After November 1918, Piłsudski fully exploited the political capital and military experience accumulated during the war. As the Head of the State, he concentrated first on the creation of the army, and then on laborious forging the borders of the re-emerging Poland. He did not neglect any direction, although, in the face of the decisive voice of the victorious powers as regarded the western and southern borders of Poland, he considered the settlement in the East to be decisive for the fate of the reviving Poland. It was the federal concept realised by him, undoubtedly ahead of its time, that was to ensure Poland’s security by effectively separating it from Russia, regardless of the latter’s colour11). And although ultimately he did not succeed in achieving the long-term goals, he gave the emerging Poland a glorious, proud victory. And, more importantly, faith in their own strength.

Piłsudski, which is worth emphasizing, was not the only one who fought for a free, independent Poland. There is no doubt, however, that he occupies a primate place within the Polish political elites of the time. Not only because he rose above the age in which he lived. And also not because he was able to give a real shape to his political dream. He has become, for generations, a special kind of master model, who ordered respect for the Polish freedom gene on the inner ground, and care “not to lower the head” in external relations. He only cared for Poland’s interest, as he understood it. He fought and worked for her. As best he could.

NOTES

1. Works about Józef Piłsudski would fill with a huge library room. On Polish soil, attempts to present his entire life were made already in the inter-war Poland (H. Cepnik, W. Pobóg-Malinowski), but today the biographies by W. Jędrzejewicz, A. Garlicki and the undersigned are quoted most frequently. The works of B. Urbankowski should be mentioned separately here, while the three-volume chronicle of life, prepared by J. Cisek and W. Jędrzejewicz, occupies a special place; it was based on the pioneering edition of the diary, collated by the last surviving minister of the Marshal.

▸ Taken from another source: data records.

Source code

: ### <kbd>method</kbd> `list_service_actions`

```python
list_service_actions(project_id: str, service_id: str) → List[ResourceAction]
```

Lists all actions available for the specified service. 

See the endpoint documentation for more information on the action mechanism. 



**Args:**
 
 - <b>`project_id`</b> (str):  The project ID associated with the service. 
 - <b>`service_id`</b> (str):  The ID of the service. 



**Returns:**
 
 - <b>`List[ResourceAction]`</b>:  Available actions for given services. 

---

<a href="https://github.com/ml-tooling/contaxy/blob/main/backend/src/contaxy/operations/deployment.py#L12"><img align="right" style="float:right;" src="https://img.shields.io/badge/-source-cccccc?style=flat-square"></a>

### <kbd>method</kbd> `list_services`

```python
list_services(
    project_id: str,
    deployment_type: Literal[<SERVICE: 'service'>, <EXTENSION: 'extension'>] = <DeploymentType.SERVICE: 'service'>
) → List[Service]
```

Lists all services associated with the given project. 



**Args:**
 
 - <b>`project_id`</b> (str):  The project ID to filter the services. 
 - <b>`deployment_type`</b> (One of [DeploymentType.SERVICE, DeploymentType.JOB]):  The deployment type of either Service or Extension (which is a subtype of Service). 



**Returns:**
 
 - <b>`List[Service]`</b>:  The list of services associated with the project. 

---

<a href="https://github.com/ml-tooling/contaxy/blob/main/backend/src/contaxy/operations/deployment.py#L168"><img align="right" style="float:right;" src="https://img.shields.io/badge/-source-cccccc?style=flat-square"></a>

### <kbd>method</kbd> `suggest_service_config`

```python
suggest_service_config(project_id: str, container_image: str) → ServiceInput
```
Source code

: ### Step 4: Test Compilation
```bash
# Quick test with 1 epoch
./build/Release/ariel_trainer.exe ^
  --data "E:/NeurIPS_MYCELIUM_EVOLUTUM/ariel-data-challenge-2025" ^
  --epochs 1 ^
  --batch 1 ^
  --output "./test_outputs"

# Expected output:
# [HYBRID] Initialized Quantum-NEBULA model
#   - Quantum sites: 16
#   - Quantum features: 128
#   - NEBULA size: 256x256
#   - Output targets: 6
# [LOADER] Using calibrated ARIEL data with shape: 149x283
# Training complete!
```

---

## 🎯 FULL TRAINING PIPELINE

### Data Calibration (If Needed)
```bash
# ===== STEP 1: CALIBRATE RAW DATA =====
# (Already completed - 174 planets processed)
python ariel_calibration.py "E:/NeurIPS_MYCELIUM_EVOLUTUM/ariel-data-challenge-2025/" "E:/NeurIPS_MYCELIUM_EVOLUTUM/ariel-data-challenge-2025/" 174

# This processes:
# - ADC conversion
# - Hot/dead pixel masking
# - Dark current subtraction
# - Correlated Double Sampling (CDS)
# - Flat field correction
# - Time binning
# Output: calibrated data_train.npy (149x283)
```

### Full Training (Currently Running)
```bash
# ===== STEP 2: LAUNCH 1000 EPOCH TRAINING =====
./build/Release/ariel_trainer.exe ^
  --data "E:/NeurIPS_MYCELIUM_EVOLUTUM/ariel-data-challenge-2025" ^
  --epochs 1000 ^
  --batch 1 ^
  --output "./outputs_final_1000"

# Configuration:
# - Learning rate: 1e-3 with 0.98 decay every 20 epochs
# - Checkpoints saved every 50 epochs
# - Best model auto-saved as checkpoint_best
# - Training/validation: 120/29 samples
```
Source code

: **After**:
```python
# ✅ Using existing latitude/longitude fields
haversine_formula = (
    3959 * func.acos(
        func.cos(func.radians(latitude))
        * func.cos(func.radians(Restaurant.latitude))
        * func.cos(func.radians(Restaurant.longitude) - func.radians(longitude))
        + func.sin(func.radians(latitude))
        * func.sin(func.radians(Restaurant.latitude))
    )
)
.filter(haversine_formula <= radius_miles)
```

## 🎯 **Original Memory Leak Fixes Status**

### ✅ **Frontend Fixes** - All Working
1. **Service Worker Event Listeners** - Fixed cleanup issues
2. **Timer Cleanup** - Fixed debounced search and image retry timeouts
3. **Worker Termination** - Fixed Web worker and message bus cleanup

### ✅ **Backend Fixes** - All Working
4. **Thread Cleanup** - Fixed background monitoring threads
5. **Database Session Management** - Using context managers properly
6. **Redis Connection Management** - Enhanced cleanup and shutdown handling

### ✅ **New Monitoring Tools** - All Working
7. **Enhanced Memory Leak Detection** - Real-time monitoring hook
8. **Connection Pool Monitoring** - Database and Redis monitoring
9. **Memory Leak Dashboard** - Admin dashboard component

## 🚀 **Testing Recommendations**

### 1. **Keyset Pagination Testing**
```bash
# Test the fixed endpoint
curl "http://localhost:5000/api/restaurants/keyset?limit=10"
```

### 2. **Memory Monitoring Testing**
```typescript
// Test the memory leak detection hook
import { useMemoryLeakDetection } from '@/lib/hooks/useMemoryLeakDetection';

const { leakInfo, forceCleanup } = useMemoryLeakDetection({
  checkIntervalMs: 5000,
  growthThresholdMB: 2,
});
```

2. The presence of Piłsudski in the PPS was described in the most comprehensive, so far, monograph of this party, by Jan Tomicki, see: Tomicki, J. (1983). Polska Partia Socjalistyczna 1892 – 1948, Warsaw.

3. I wrote in a synthetic way about the history of the Polish irredentism in 1997, see: Suleja, W. (1997). Kosynierzy i strzelcy. Rzecz o irredencie. Wrocław.

4. Piłsudski, J. (1937). Pisma zbiorowe, vol. I, Warsaw, pp. 90 – 91.

5. These views were present in the political discourse of the time, see, for example: Polonus Viator [W. Jodko], Kwestia polska wobec zbliżającego się konfliktu Austrii z Rosją, Cracow 1909 or Studnicki, W. (1910). Sprawa polska, Poznań.

6. Piłsudski, op. cit., vol. III, pp. 175.

7. Ibid, vol. V, p. 266.

8. An excellent description of this dramatic episode was included by Piłsudski in an essay that he wrote during his stay in the Magdeburg prison, ibid, vol. IV.

9. I wrote about this ‘game’ in a separate essay, see: Suleja, Proklamowanie „zlicytacji wzwyż” w sprawie polskiej – Warszawska wizyta Józefa Piłsudskiego i jej reperkusje, w: Z dziejów polityki i dyplomacji. Studia poświęcone pamięci Edwarda hr. Raczyńskiego Prezydenta Rzeczypospolitej Polskiej na wychodźstwie, Warsaw 1994.

10. For information on Piłsudski’s activity in the Provisional Council of State, see: Suleja, W. (1998). Tymczasowa Rada Stanu. Warsaw.

11. Piłsudski’s position on the Eastern problem was described competently and most completely by A. Nowak, Polska i trzy Rosje. Studium polityki wschodniej Józefa Piłsudskiego (do kwietnia 1920 roku), Cracow 2001.